Let's assume TypeScript does type-narrow the return type based on the implementation, what does it do to a slightly more complex ap7
, this time with two parameters of the same type AmPm
.
function ap7<T extends AmPm>(
val1: T,
val2: T,
): T {
if (val1 === 'Am') {
return val2; // should val2 be 'Am' too?
}
return val1;
}
Should val2 be "Am"
because val1 : "Am"
? The are both of type T extends AmPm
after all. Can't be any clearer!
Not necessarily, and here is the catch: although val1 : "Am"
holds, val2
can still be "Pm"
, which means T : AmPm
. This is perfectly fine! It's one of the 4 possibilities of T extends AmPm
. If TypeScript has kicked in type-narrowing on the return type and forced T
to be "Am"
, it would have been completely wrong!
If we generalise T
to be any type, not just unions, this answer can be made even more obvious - even trivial if we bring in subtyping. Consider,
function self<T extends Person>(p: T): T {
const person: Person = {...};
return person;
}
// type `Teacher` is a subtype of `Person`
const teacher: Teacher = {...};
const teacherSelf = self(teacher); // Not right! `teacherSelf` is of type `Person`
This is obviously wrong! self(teacher)
should return a Teacher
type, not a Person
type.
Now you should understand the error message, and let's sub in the types.

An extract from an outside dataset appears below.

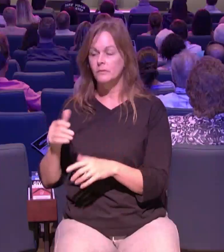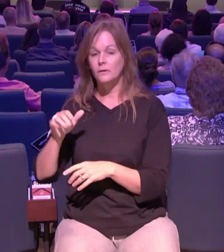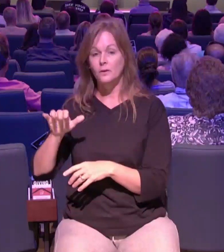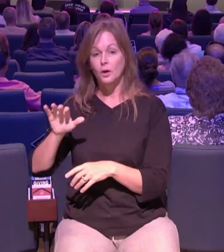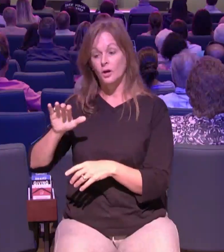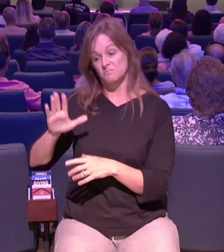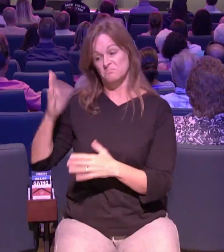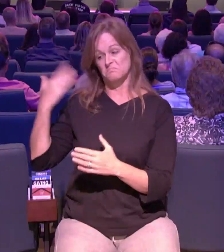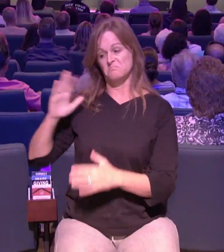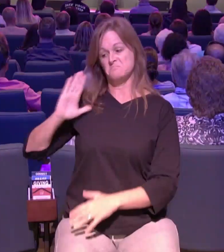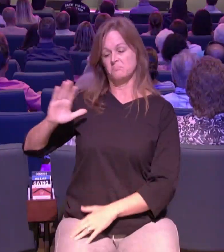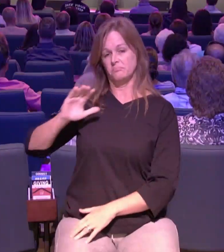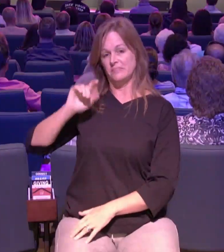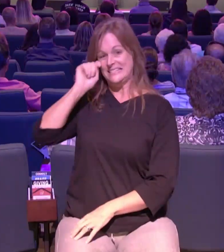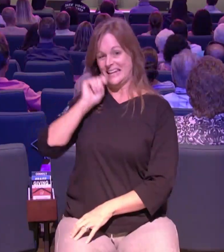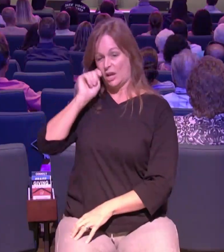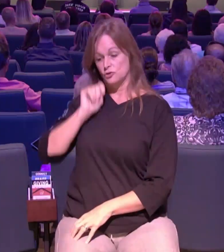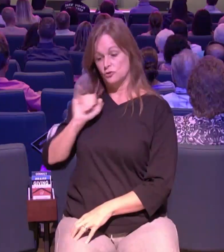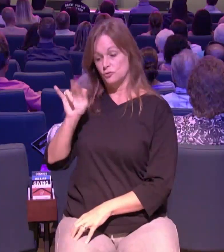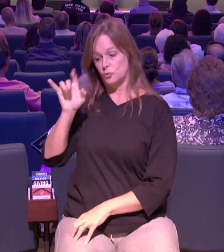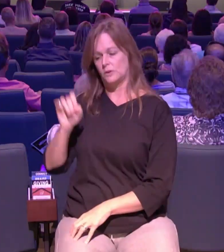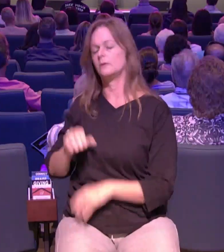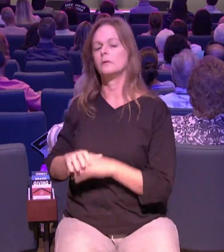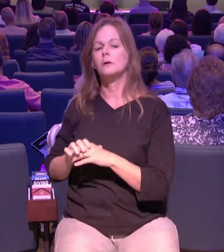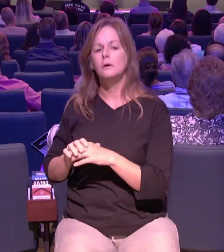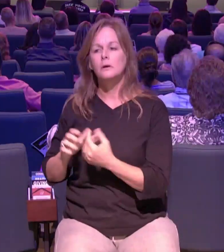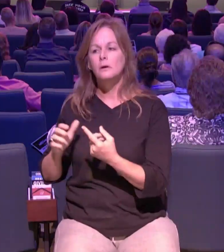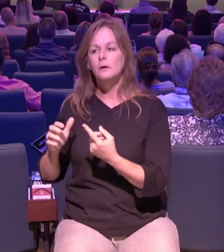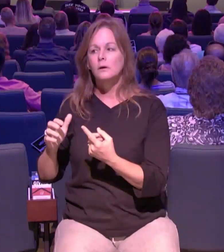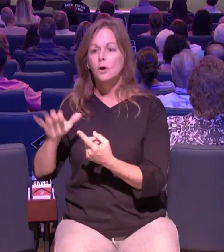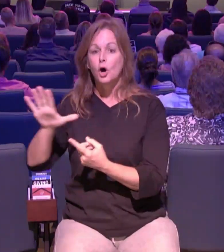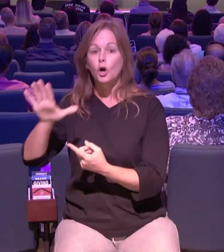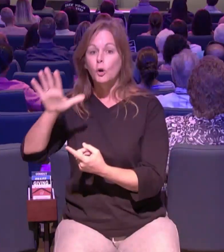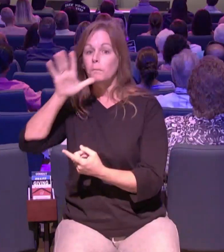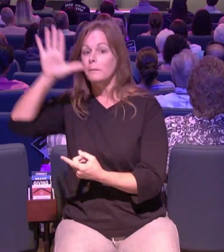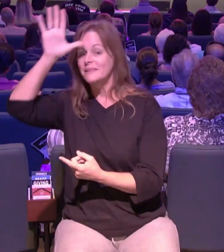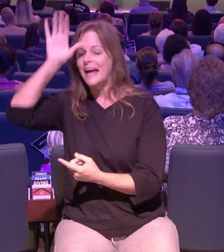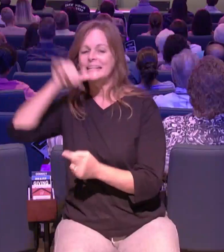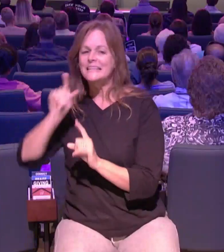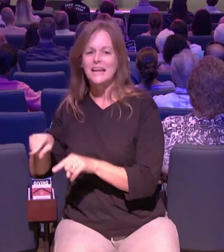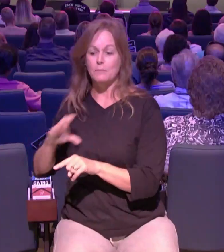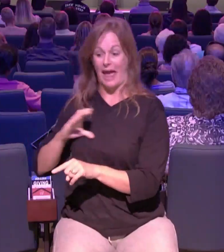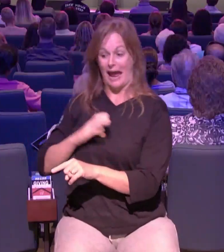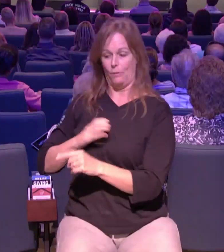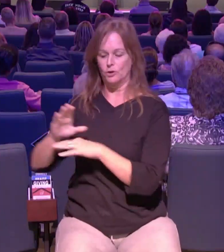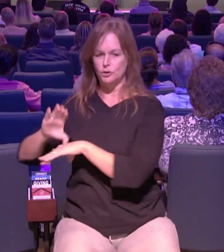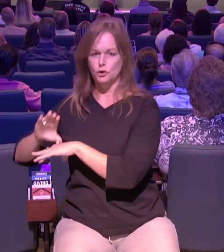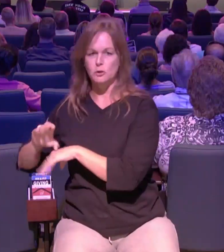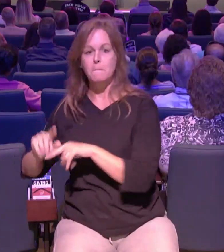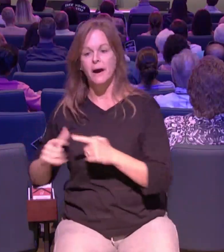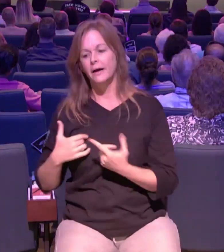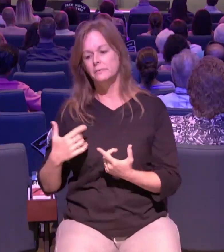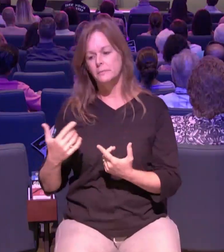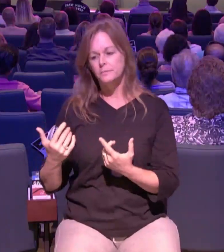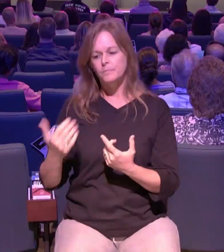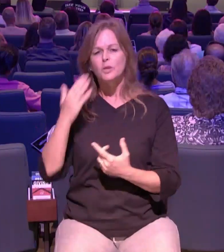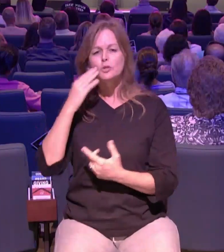church and but there was a youth worker a volunteer in our youth ministry where julie and i were attending and her name was carrie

Type 'Person' is not assignable to type 'Teacher'.
'Person' is assignable to the constraint of type 'Person', but 'T' could be instantiated with 'Teacher'.ts(2322)
But hope is not all lost. We can still argue, in this case the programmer should check both val1
and val2
to help TypeScript decide what T
is. In effect, we promise to do the below,
function ap8<T extends AmPm>(
val1: T,
val2: T,
): T {
const vals: [T, T] = [val1, val2];
switch (vals) {
case ['Am', 'Am']: ... // T must be 'Am'!
case ['Pm', 'Pm']: ... // T must be 'Pm'
case ['Am', 'Pm']: ... // T is still AmPm
case ['Pm', 'Am']: ... // T is still AmPm
}
}
Aha, cornered, TypeScript! Now you must do the right thing for us so we have guarantee for correctness!
Except - would you be happy to write code in this fashion, and commit to doing so? Not me. Imagine a union type consisting of 5 types, and the size of switch / case
I have to write! A dreadfully boring prospect indeed.
People! We've just found a must-cast situation, endorsed by Anders Hejlsberg himself.
And finally, when the time comes, I will be using as T
or even as any
with a (barely noticeable) smile on my face, knowing no shame could be coming my way.